キスとスキと魔。
瑛くんはキス魔だ。心からそう思ったので、実際に口に出して言った。
「瑛くんはキス魔だ」
「何だと……」
夕暮れの橙色と薄紫の夜の色が入り交じった空と海を背景に、瑛くんはじろりとわたしを横目に睨んだ。水平線の向こうに沈みそうな夕日の光を受けて、瑛くんも同じ色に染まっている。今が夕暮れで良かった。赤くなった頬に気づかれないで済む。
「瑛くんのキス魔」
「聞こえてなかった訳じゃないから。……キス魔って何だよ」
「そのままの意味だよ」
瑛くんはキス魔だ。初めて会ったときもそうだった。二度目は……あれは事故だからカウントしないでおこう。だけど、さっきのキスはもう言い訳出来ないと思う。瑛くんはキス魔だ。
「さっきキスしたでしょ」
「なっ……」
波打ち際を隣り合って歩きながら、瑛くんは一瞬確実にうろたえた。言葉に詰まって、ひとつ咳払いをして首筋をさする。仕切り直すように口を開く。
「……おまえだってしただろ」
「わたしは一度だけ、だもん」
それにあのキスは『そういうこと』じゃなくて、子供の頃に交わした約束の再現のつもりだったのだから。やましいことはなくて、ただ、覚えているよ、ということを伝えたかっただけなのだから。
瑛くんがムスッとしながら呟く。
「俺だって、一度だけだ」
「初めて会ったとき、キスしたでしょ?」
「……あっ……あれは、約束のキス、だろ……!」
そう、一度目のキスは約束のキスだった。それじゃあ……。
「さっきのキスは?」
――あれは、何のキスなんだろう?
瑛くんを見上げる。夕日が逆光になって、瑛くんの顔に影が落ちて表情が見えない。幼い頃に出会った男の子のシルエットと今の瑛くんの姿が重なる。瑛くんはあのときの男の子だ。さっき灯台でそのことに気がついた。衝動に駆られて口づけたとき、瑛くんは、おまえも覚えていたのかという風に言った。彼は、一体いつ思い出したのだろう?
――はあ。
瑛くんがため息をついた。そのまま首筋をさすって顔をうつむけてしまったので、本格的に表情が見えなくなってしまった。
「……おまえ、分かってなかったのかよ……」
「え?」
じゃり、と砂を踏む音が耳に響いた。視界に影が落ちて、瑛くんとの距離が詰まった。背中に瑛くんの手のひらを感じる。そのまま引き寄せられた。たたらを踏むように前のめりの格好になったわたしの背中を支えて、瑛くんが屈んだ。頬に、瑛くんの手が添えられている。大きな手のひらだ。赤みの強い、褐色の瞳がまっすぐにわたしを見つめていた。まるで、さっきの再現のようだと、ふと思った。
「……ずっと、こうしたかったって言っただろ?」
低めた、ひそやかな声で囁くと瑛くんは口づけた。やわらかい唇がふれて離れた。
……やっぱり瑛くんはキス魔だ。
心からそう思ったので、そのまま口に出して言った。
「……瑛くんの、キス魔」
体の正面で繋がれた手に、ぎゅ、と力がこもる。怒ったようなしかめ面で瑛くんは「違う」と言った。

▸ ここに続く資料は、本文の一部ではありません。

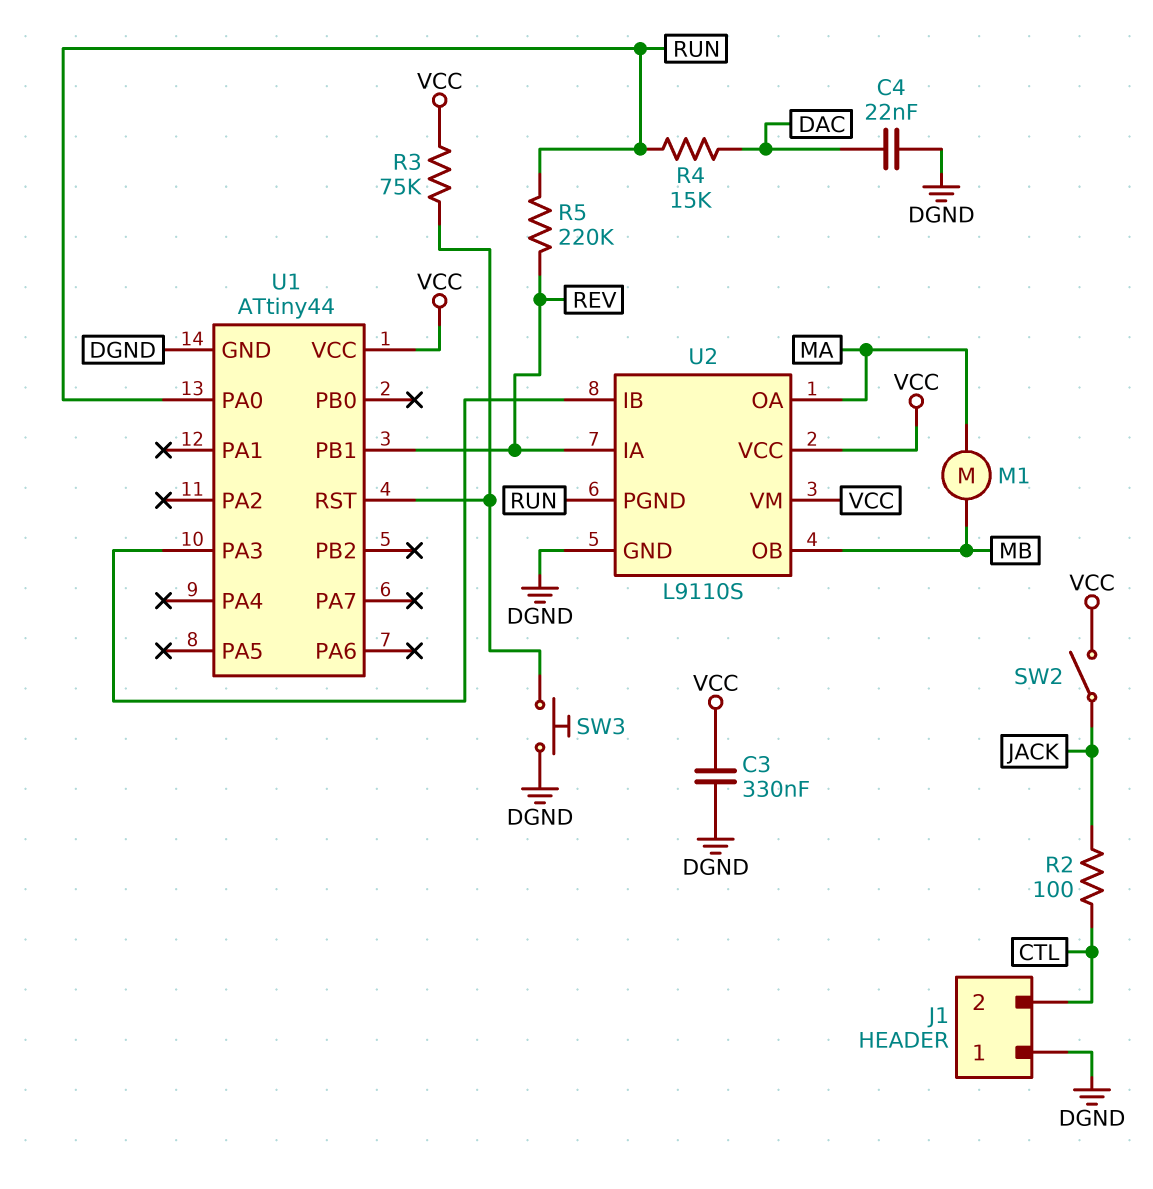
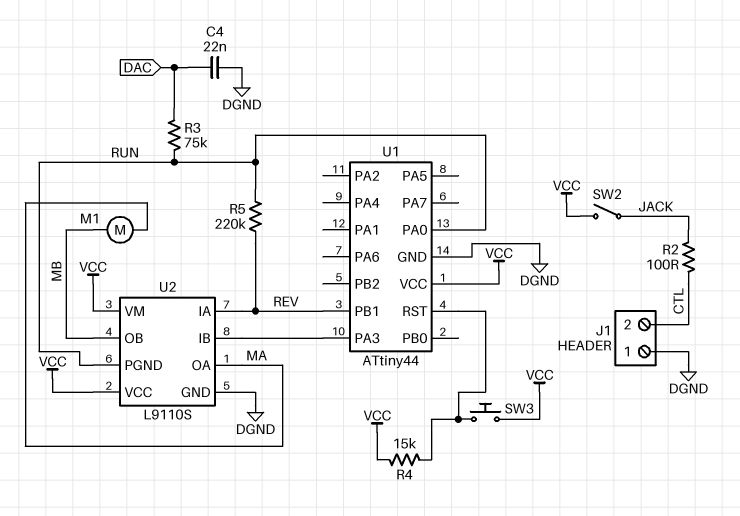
C3: 330nF (DGND, VCC) -> none
R3: 75k (U1/RST, VCC) -> 75k (DAC, RUN)
R4: 15k (DAC, RUN) -> 15k (U1/RST, VCC)
SW3: button (DGND, U1/RST) -> button (U1/RST, VCC)

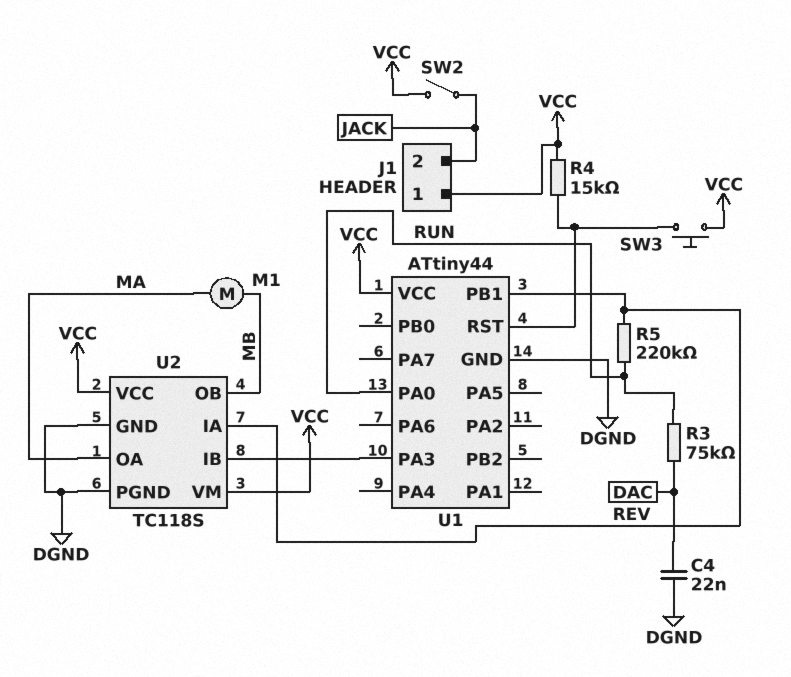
J1 pin 1: DGND -> VCC
J1 pin 2: CTL -> JACK
R2: 100 (CTL, JACK) -> none
U2: L9110S -> TC118S
U2 pin PGND: RUN -> DGND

「キス魔じゃない。好きな相手にはこういうことがしたくなるんだ」
夕日に照らされていても分かるくらい瑛くんの顔が赤かった。瑛くんの言葉でわたしも同じくらい顔が赤いに違いない。
「て、瑛くん……」
「約束もあるけど……ずっとおまえにこうしたかったんだ」
……だから、と瑛くんは口ごもった。言葉は続かなかったけど、瑛くんが何を言いたいのか、分かる気がした。繋がれた手が熱い。頬も熱を持つ。……イヤではなかった。とても気恥ずかしいけど、決してイヤではなかった。キスというものが、約束のためだけではなくて、ただそれだけが目的でされることなのだと初めて知った。
「わ、分かった……」
「やっと分かったか」
「うん……」
また沈黙が下りた。また距離が縮まる予感がして目蓋を閉じた。壊れ物を扱うようにそっとキスを落とされた。